### TASK STATEMENT:
Print the whole listing below exactly, skipping every picture.

### SUPPLIED MATERIAL:
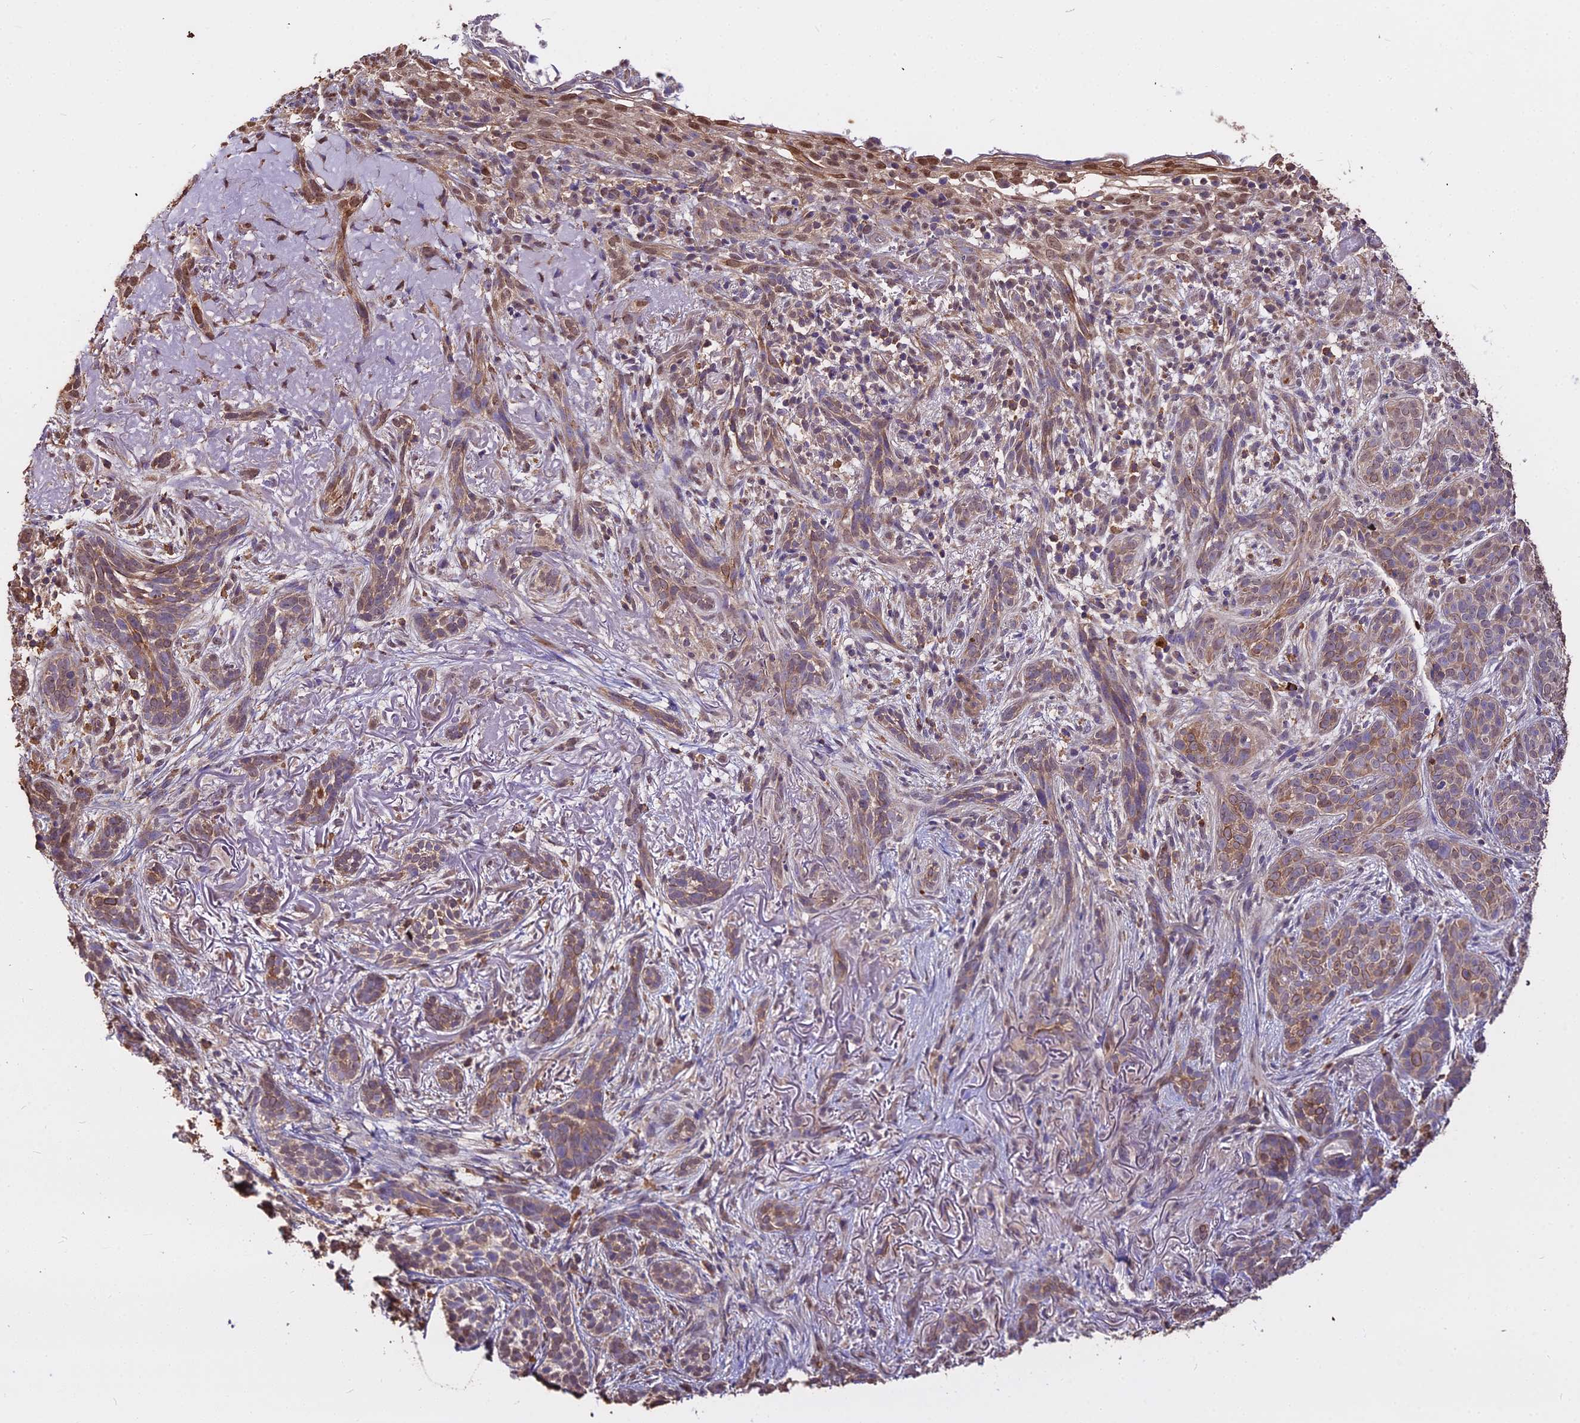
{"staining": {"intensity": "moderate", "quantity": "25%-75%", "location": "cytoplasmic/membranous"}, "tissue": "skin cancer", "cell_type": "Tumor cells", "image_type": "cancer", "snomed": [{"axis": "morphology", "description": "Basal cell carcinoma"}, {"axis": "topography", "description": "Skin"}], "caption": "A histopathology image of basal cell carcinoma (skin) stained for a protein reveals moderate cytoplasmic/membranous brown staining in tumor cells.", "gene": "METTL13", "patient": {"sex": "male", "age": 71}}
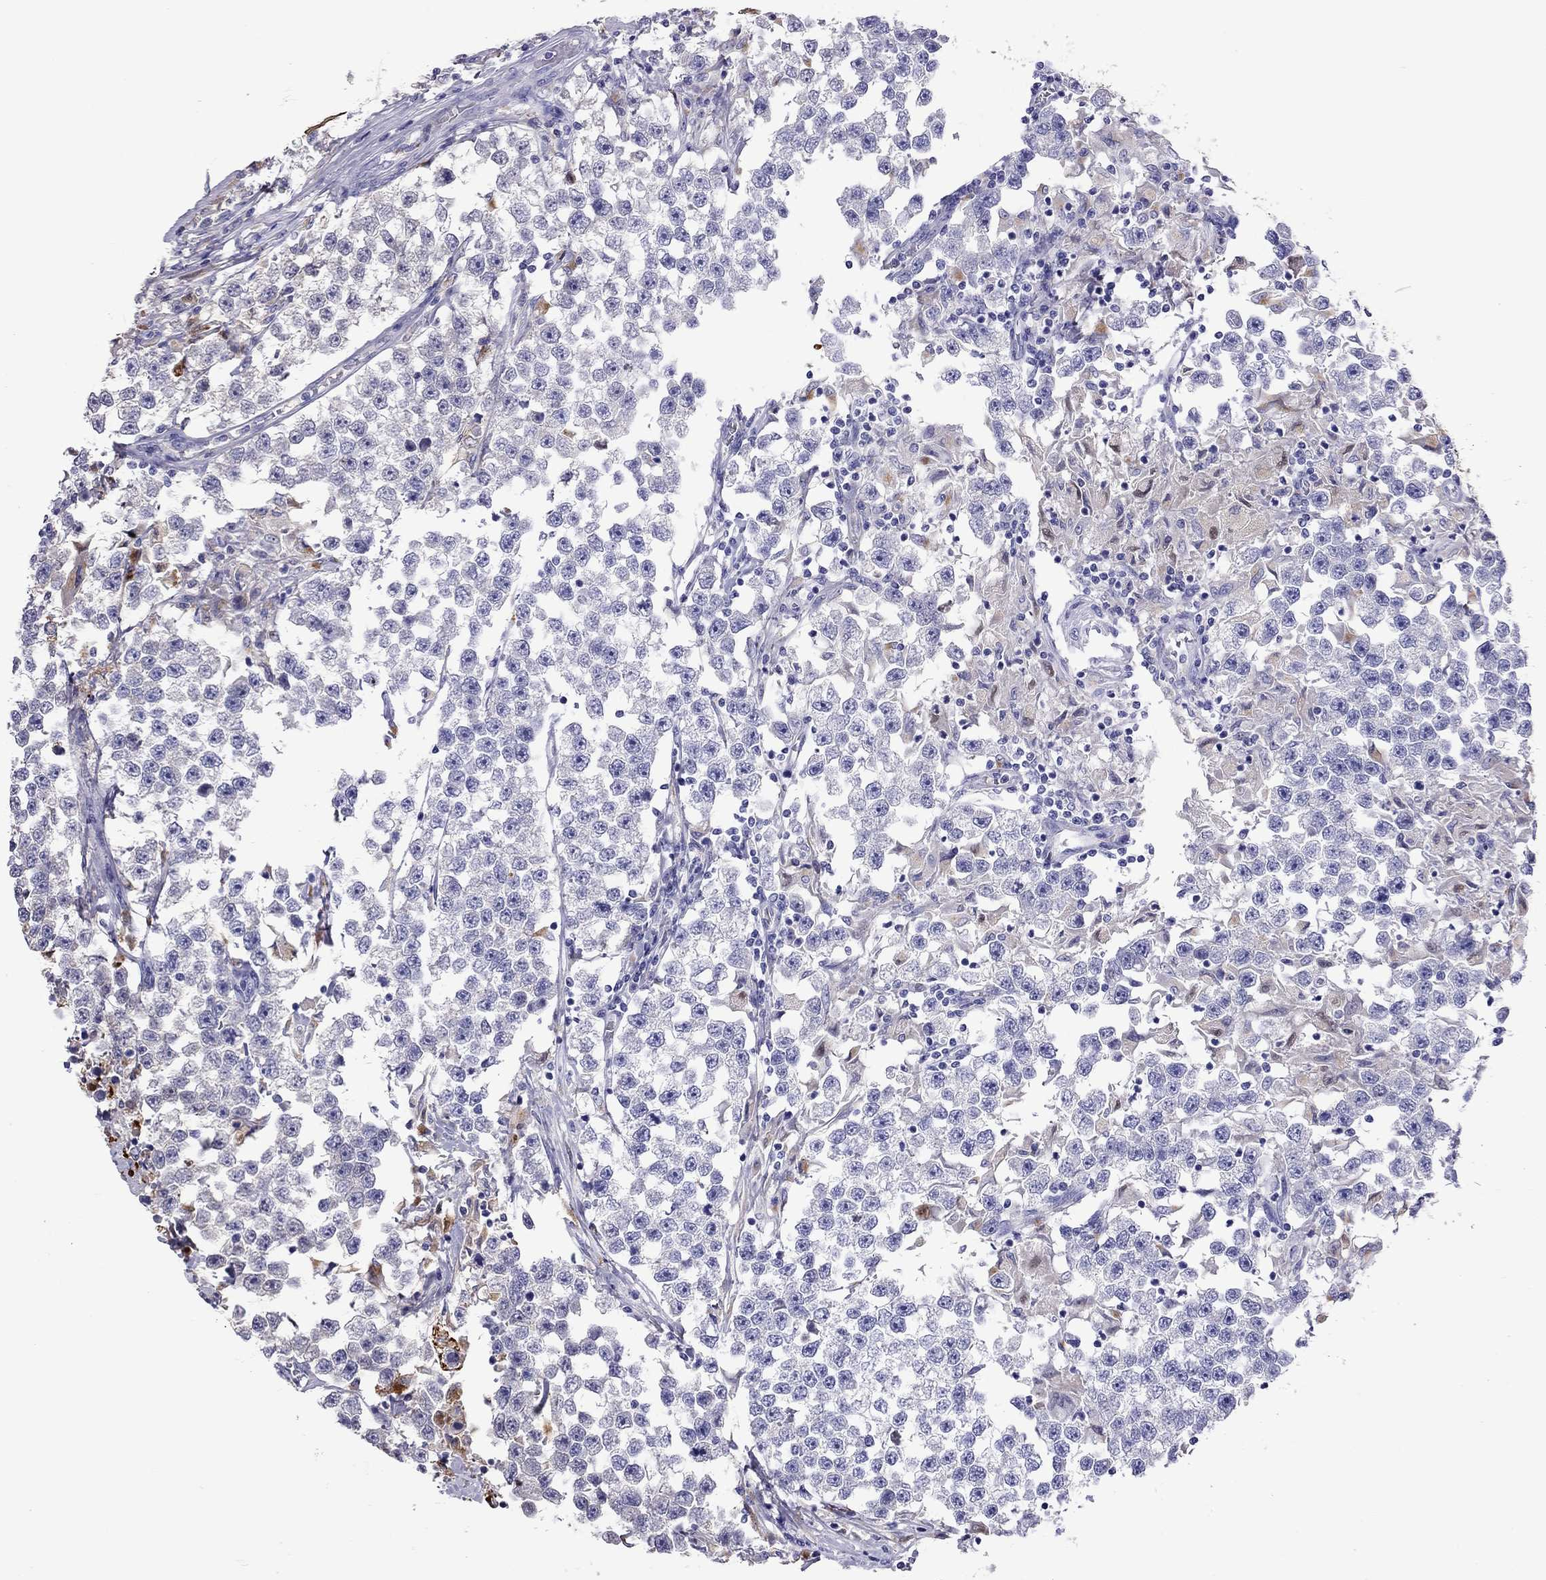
{"staining": {"intensity": "negative", "quantity": "none", "location": "none"}, "tissue": "testis cancer", "cell_type": "Tumor cells", "image_type": "cancer", "snomed": [{"axis": "morphology", "description": "Seminoma, NOS"}, {"axis": "topography", "description": "Testis"}], "caption": "Immunohistochemistry (IHC) image of neoplastic tissue: testis seminoma stained with DAB (3,3'-diaminobenzidine) exhibits no significant protein positivity in tumor cells. Nuclei are stained in blue.", "gene": "SERPINA3", "patient": {"sex": "male", "age": 46}}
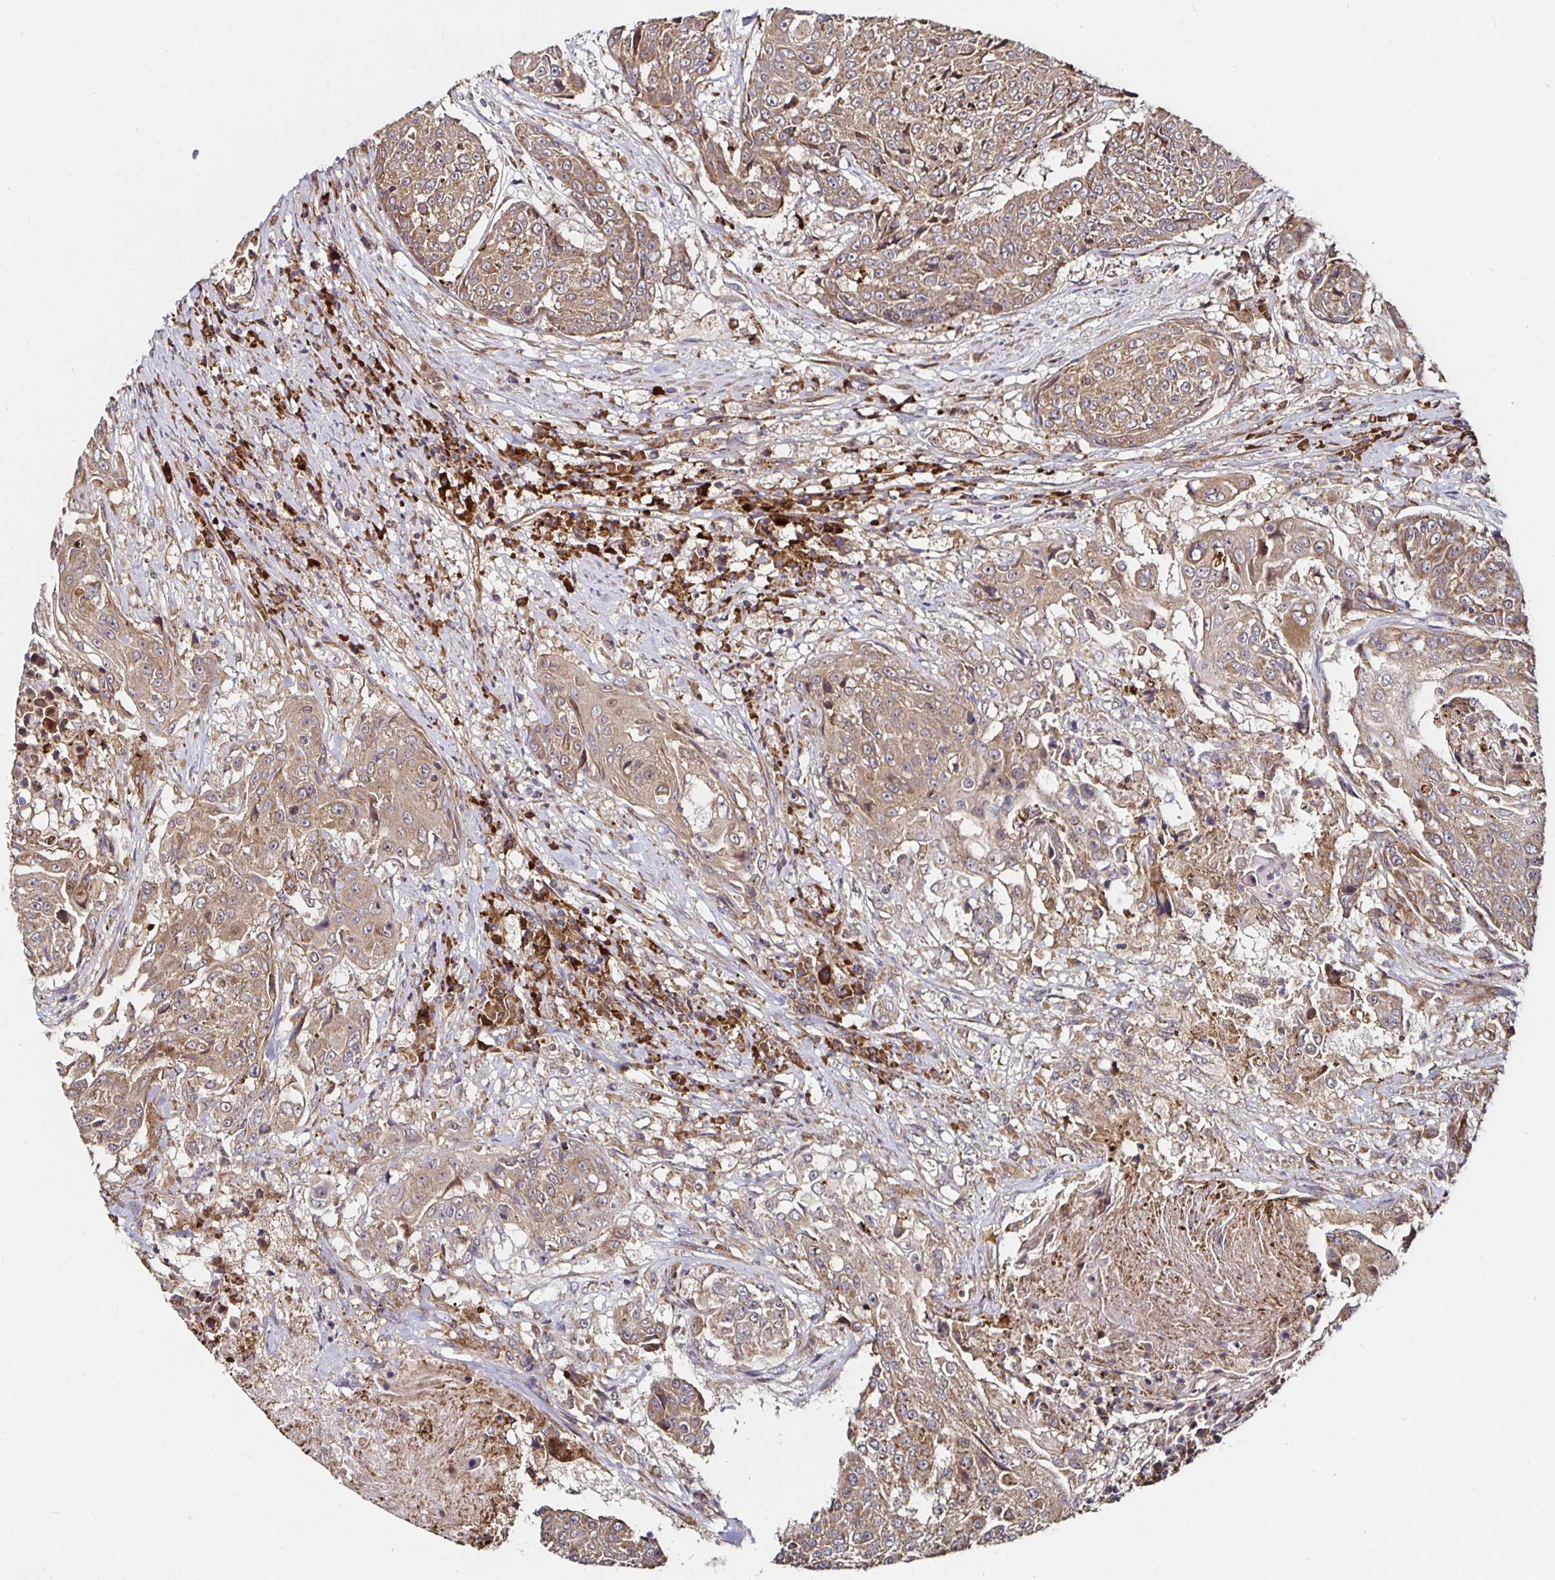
{"staining": {"intensity": "weak", "quantity": ">75%", "location": "cytoplasmic/membranous"}, "tissue": "urothelial cancer", "cell_type": "Tumor cells", "image_type": "cancer", "snomed": [{"axis": "morphology", "description": "Urothelial carcinoma, High grade"}, {"axis": "topography", "description": "Urinary bladder"}], "caption": "Human urothelial cancer stained with a protein marker exhibits weak staining in tumor cells.", "gene": "MLST8", "patient": {"sex": "female", "age": 63}}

### REPLY TO THE TASK:
{"staining": {"intensity": "moderate", "quantity": "25%-75%", "location": "cytoplasmic/membranous"}, "tissue": "skin cancer", "cell_type": "Tumor cells", "image_type": "cancer", "snomed": [{"axis": "morphology", "description": "Basal cell carcinoma"}, {"axis": "topography", "description": "Skin"}], "caption": "A histopathology image of basal cell carcinoma (skin) stained for a protein reveals moderate cytoplasmic/membranous brown staining in tumor cells.", "gene": "METTL13", "patient": {"sex": "male", "age": 71}}
{"staining": {"intensity": "negative", "quantity": "none", "location": "none"}, "tissue": "testis cancer", "cell_type": "Tumor cells", "image_type": "cancer", "snomed": [{"axis": "morphology", "description": "Seminoma, NOS"}, {"axis": "topography", "description": "Testis"}], "caption": "Immunohistochemistry (IHC) image of neoplastic tissue: testis seminoma stained with DAB (3,3'-diaminobenzidine) exhibits no significant protein positivity in tumor cells. Nuclei are stained in blue.", "gene": "SERPINA3", "patient": {"sex": "male", "age": 46}}
{"staining": {"intensity": "weak", "quantity": ">75%", "location": "cytoplasmic/membranous"}, "tissue": "urothelial cancer", "cell_type": "Tumor cells", "image_type": "cancer", "snomed": [{"axis": "morphology", "description": "Urothelial carcinoma, High grade"}, {"axis": "topography", "description": "Urinary bladder"}], "caption": "Human urothelial cancer stained with a protein marker exhibits weak staining in tumor cells.", "gene": "MLST8", "patient": {"sex": "female", "age": 63}}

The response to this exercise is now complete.